To the Editor,

Recently, when preparing our heated intravenous sets for intraoperative use, we detected a series of defective three-way stopcocks (MX5311L, Smiths Medical, Dublin, OH, USA) that caused complete obstruction to flow. Our typical heated fluid line setup includes a three-way stopcock placed between a set of heated tubing (Hotline® L-70) and a 30-in tubing extension connected to an intravenous cannula. Every morning, our anesthesia technicians routinely prepare batches of these sets for use throughout the day. Although these intravenous sets had been adequately de-aired and all the clamps were fully opened, we noticed that several were obstructed to passive gravity fed flow. Initially, our technicians were rejecting all three components and disposing of the entire setup. This disconcerting pattern was reported after several incidences, and a faulty set was kept for detailed examination. When troubleshooting a defective setup, the heated fluid line and extension components were observed to deliver full unrestricted flow when the stopcock was removed, thus implicating the three-way stopcock as the cause of the obstruction. Close examination of the white valve within the clear plastic housing showed an incomplete perforation of the “through hole” in the valve body that blocked the passage of fluid (Figure). We immediately notified our staff, Biomedical Engineering, our Quality Control Department, and the local supplier and then performed a full search of our inventory to isolate any other defective units and locate a sample within its packaging to identify the lot number. One more defective three-way stopcock was found during this search, but unfortunately, our technicians had already disposed of its packaging. Despite an exhaustive search, we were initially unable to find a defective unit within its packaging to identify the specific lot number. Our inventory at the time was found to contain 30 different lot numbers, obscuring our search for the defective lot.

Figure
figure 1

Photograph of three-way stopcocks with the valve body rotated 90° clockwise to show the defect. The normal sample on the left (A) has a complete “through hole” to allow passage of fluid, whereas the two defective samples to the right (B) have an incomplete or absent perforation on the inflow side of the valve body. The packaging shown is for identification purposes only and does not represent the defective lot

Our institution typically uses up to 30-40 of these units per day. We estimate that approximately 12 sets were thrown out over a one- to two-week period before the defect was discovered and that two of the units may have turned up in the operating room in emergent situations. In one case, a hot line and stopcock setup was assembled in the operating room for connection to a new intravenous cannula that was urgently placed when a pulmonary artery bleed occurred. Despite troubleshooting all the clamps and connections and applying pressure to the intravenous bag, obstruction of flow through the intravenous cannula persisted, initially casting doubt on the placement of the intravenous cannula. A second setup was quickly substituted and the obstruction immediately resolved. In the second suspected case, a stopcock was inserted in-line within an existing intravenous line during an acute bleed from the liver. The previously functioning intravenous line immediately stopped flowing with the stopcock insertion and then flowed smoothly after its removal. Both of these situations occurred under acute situations when the equipment was set up within the operating theatre (rather than preoperatively) and prior to our knowledge of the defect. At the time, neither set was kept to verify the cause of the blockage.

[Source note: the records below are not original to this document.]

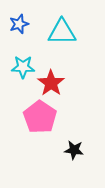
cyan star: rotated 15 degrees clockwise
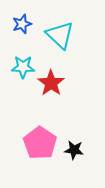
blue star: moved 3 px right
cyan triangle: moved 2 px left, 3 px down; rotated 44 degrees clockwise
pink pentagon: moved 26 px down
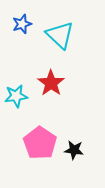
cyan star: moved 7 px left, 29 px down; rotated 10 degrees counterclockwise
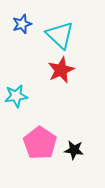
red star: moved 10 px right, 13 px up; rotated 12 degrees clockwise
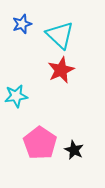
black star: rotated 18 degrees clockwise
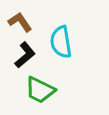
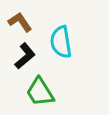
black L-shape: moved 1 px down
green trapezoid: moved 2 px down; rotated 32 degrees clockwise
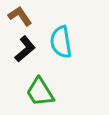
brown L-shape: moved 6 px up
black L-shape: moved 7 px up
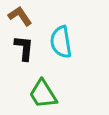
black L-shape: moved 1 px left, 1 px up; rotated 44 degrees counterclockwise
green trapezoid: moved 3 px right, 2 px down
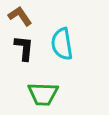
cyan semicircle: moved 1 px right, 2 px down
green trapezoid: rotated 56 degrees counterclockwise
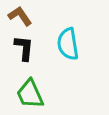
cyan semicircle: moved 6 px right
green trapezoid: moved 13 px left; rotated 64 degrees clockwise
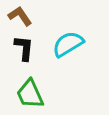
cyan semicircle: rotated 68 degrees clockwise
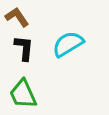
brown L-shape: moved 3 px left, 1 px down
green trapezoid: moved 7 px left
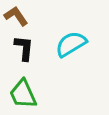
brown L-shape: moved 1 px left, 1 px up
cyan semicircle: moved 3 px right
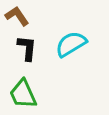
brown L-shape: moved 1 px right
black L-shape: moved 3 px right
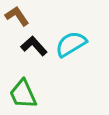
black L-shape: moved 7 px right, 2 px up; rotated 48 degrees counterclockwise
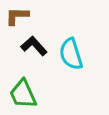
brown L-shape: rotated 55 degrees counterclockwise
cyan semicircle: moved 10 px down; rotated 76 degrees counterclockwise
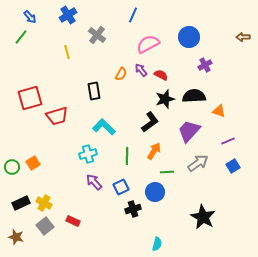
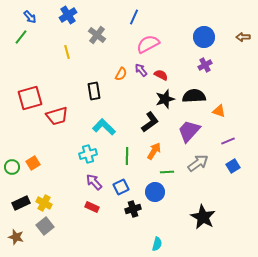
blue line at (133, 15): moved 1 px right, 2 px down
blue circle at (189, 37): moved 15 px right
red rectangle at (73, 221): moved 19 px right, 14 px up
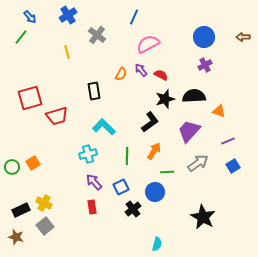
black rectangle at (21, 203): moved 7 px down
red rectangle at (92, 207): rotated 56 degrees clockwise
black cross at (133, 209): rotated 21 degrees counterclockwise
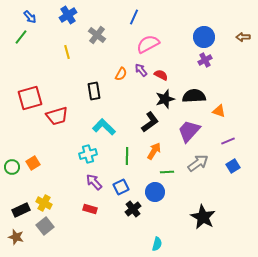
purple cross at (205, 65): moved 5 px up
red rectangle at (92, 207): moved 2 px left, 2 px down; rotated 64 degrees counterclockwise
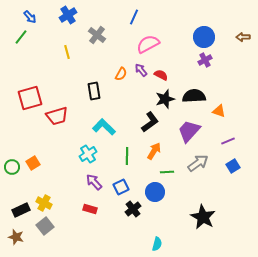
cyan cross at (88, 154): rotated 18 degrees counterclockwise
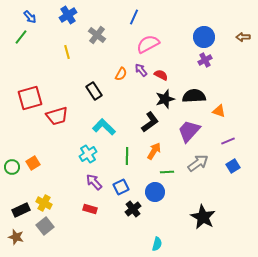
black rectangle at (94, 91): rotated 24 degrees counterclockwise
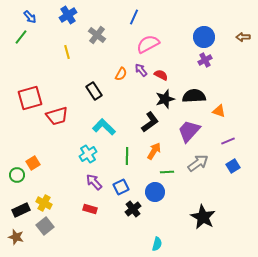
green circle at (12, 167): moved 5 px right, 8 px down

Similar three-way valves have been reported to fail after exposure to propofol infusions;1 however, in this case, the units were faulty before usage. Response from the manufacturer indicates that the defect was identified by the number “39” stamped on side of the white valve body and tracked through the maintenance records at their facility, and the inventory was isolated and inspected for further problems. We have notified Health Canada of this issue through the Canadian Medical Devices Sentinel Network (http://www.hc-sc.gc.ca/contact/dhp-mps/hpfb-dgpsa/cmdsnet-resscmm-eng.php). This case highlights the importance of testing equipment before use and maintaining vigilance when using disposable equipment in the operating room. (Addendum—at the time of acceptance for publication a defective unit with the lot number 2300234 was subsequently identified.)